I thought it would be over after I killed the Cyberdemon. But no. There are more things to kill. Weirdly, despite the gore and over-the-top carnage, it doesn’t feel awful. Things move at such a pace that the splattered body parts, blood and severed limbs barely have time to register before disappearing from the screen. It’s an almost clinical approach to gratuity: show the nastiness and immediately wipe it clean. It doesn’t seem as outrageous as it should do, perhaps because of repetition and a subsequent lack of consequence. Nothing remains to mark your actions, so do they really matter?

I muse over this philosophical question briefly, before plunging my fist into the stomach of a Mancubus, ripping out his insides, then forcing them down his throat until he explodes.

Ten Hours In

It’s still going. I’ve since had to fight a few Hell Guards which were pretty tough. The boss fights in Doom have been challenging but fun, and it’s a shame there weren’t more of them earlier on. Looking back at how the game front-loaded the increasingly tough (but ultimately dumb) standard foes, it would have broken up the repetitive action a bit if id had included a few enemies — like this — that needed a bit more thought to take out.

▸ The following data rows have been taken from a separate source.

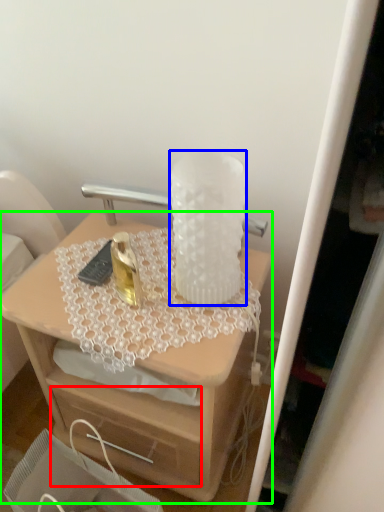
Question: Considering the real-world distances, which object is closest to drawer (highlighted by a red box)? vase (highlighted by a blue box) or desk (highlighted by a green box).

Choices:
 (A) vase
 (B) desk

Answer: (B)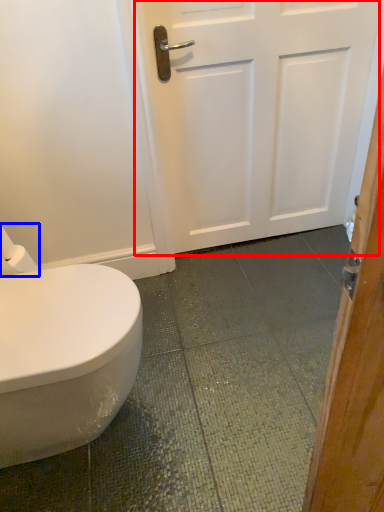
Question: Which point is closer to the camera, door (highlighted by a red box) or toilet paper (highlighted by a blue box)?

Choices:
 (A) door
 (B) toilet paper

Answer: (B)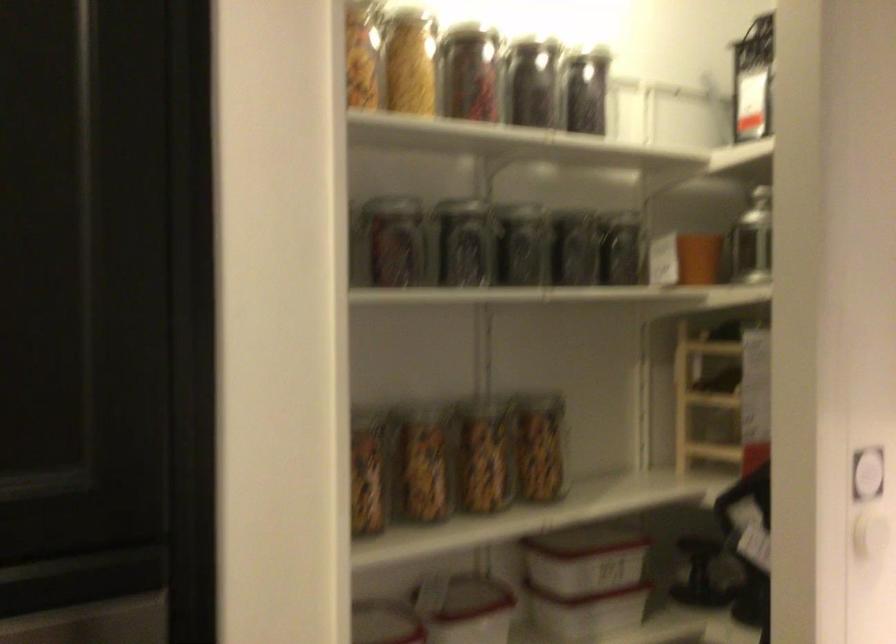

Now I’m headed back to Mars. Presumably this will be the last area.

Eleven Hours In

It was not the last area. Even so, the lab arena of Vega’s central processor made for a slightly more interesting fight. Instead of just shooting lots of demons, I also had to shoot four coolant towers. And lots of demons. I assumed that this would be where I locked down the gate to Hell and finished the game.

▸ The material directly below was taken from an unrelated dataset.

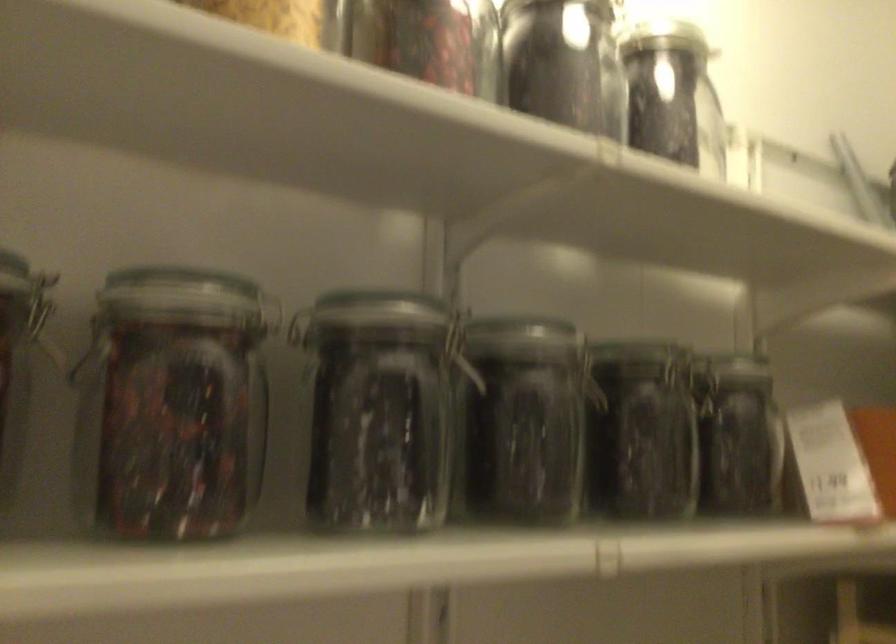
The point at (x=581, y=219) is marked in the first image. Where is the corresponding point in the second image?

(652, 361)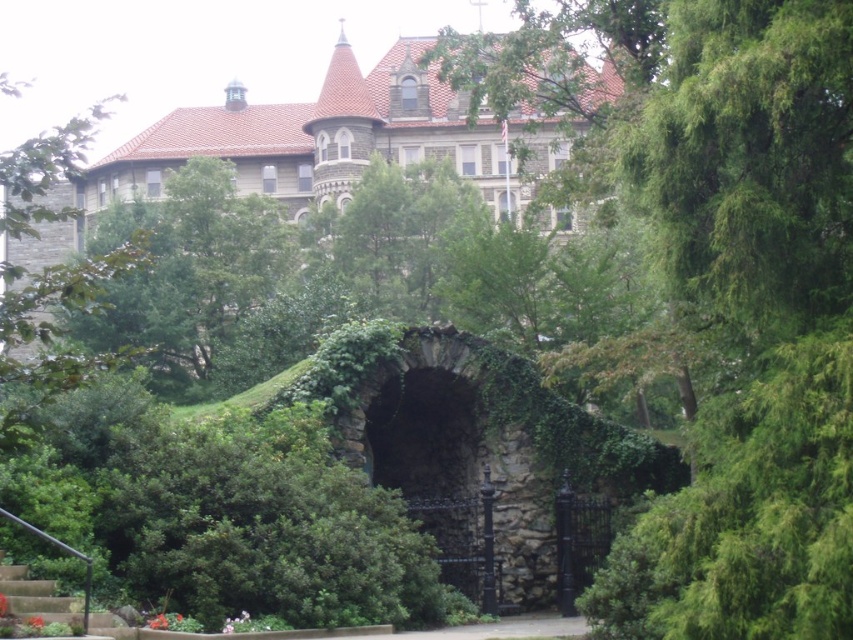
Does gray stone castle at upper center have a greater width compared to rustic stone archway at center?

I assumed wrongly. I’m going back to Hell.

Twelve Hours In

It’s all over. I’ve saved Mars, Earth, and probably Hell as well. They really shouldn’t have wanted to link up with us anyway. Thanks to global warming, in fifty years time the smoking, barren, intensely hot landscape of Hell filled with emaciated, shambling creatures will be indistinguishable from Earth.

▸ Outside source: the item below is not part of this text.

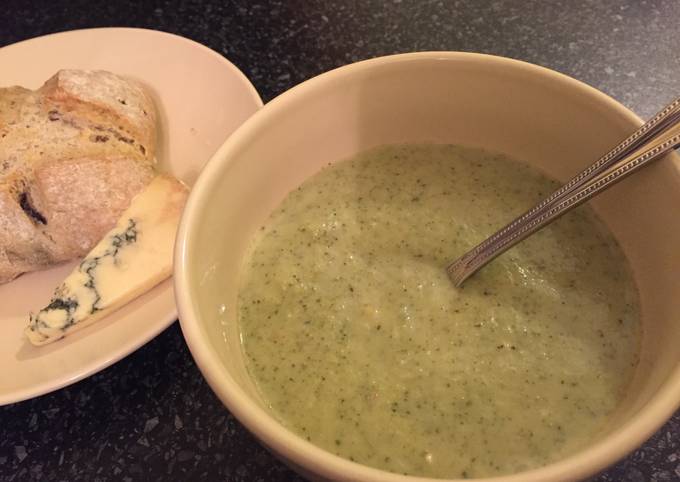
I want to click on edge of white plate, so click(120, 355), click(158, 32).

This is a Gore Nest. Subtlety is not a strength of Doom.

Interestingly, once I left Hell and returned to the red planet the game stepped back up a gear. I’m not saying it was the introduction of the BFG 9000 which swung it (it’s a fun room-clearer, but the super shotgun is definitely my favourite), but the tighter multi-levelled combat arenas of the Lazarus labs were more enjoyable than Hell’s sprawling, samey environments. The final boss was also a fun blast, although why some studios seem to think that spiders are the worst possible form an enemy can take is beyond me, even if that spider is armed to the teeth with laser cannons.

Final Verdict

There’s much to take away from Doom. It is unashamedly old school in design, but a lot of the features it incorporates elevate the fun way beyond many of today’s more “realistic” shooters. There’s no run button, since you’re always racing at full pelt to, well, everywhere. There’s no reload button because you’re encouraged to empty the clip of every gun you own into the face of every demon you encounter, before stocking up on ammo again. Both of these omissions made me appreciate how much they slow down other FPS games. I’m not suggesting they should be removed from the genre entirely, just that their absence may help rather than hinder the design of some shooters. Much like Bulletstorm dispensed with jumping and was all the better for it, Doom’s pace and level design lend themselves to a more simplified controller scheme, where the “30 seconds of fun” gameplay loop popularised at Bungie during Halo’s development is at the forefront.

That loop does, unfortunately, become a bit too familiar in the later stages. The story is basically nonsense, and the game feels far more linear than Doom 2. This is both a blessing and a curse, since while it focuses you on combat, there’s little else to do than run from checkpoint to checkpoint fighting the same series of battles in different environments. Even so, I can’t be too hard on a game that places popcorn fun above all else, and I’m mightily looking forward to Doom Eternal this year with (hopefully) a bit more substance to it. As it stands though, this reboot is a bloody good blast, in every respect.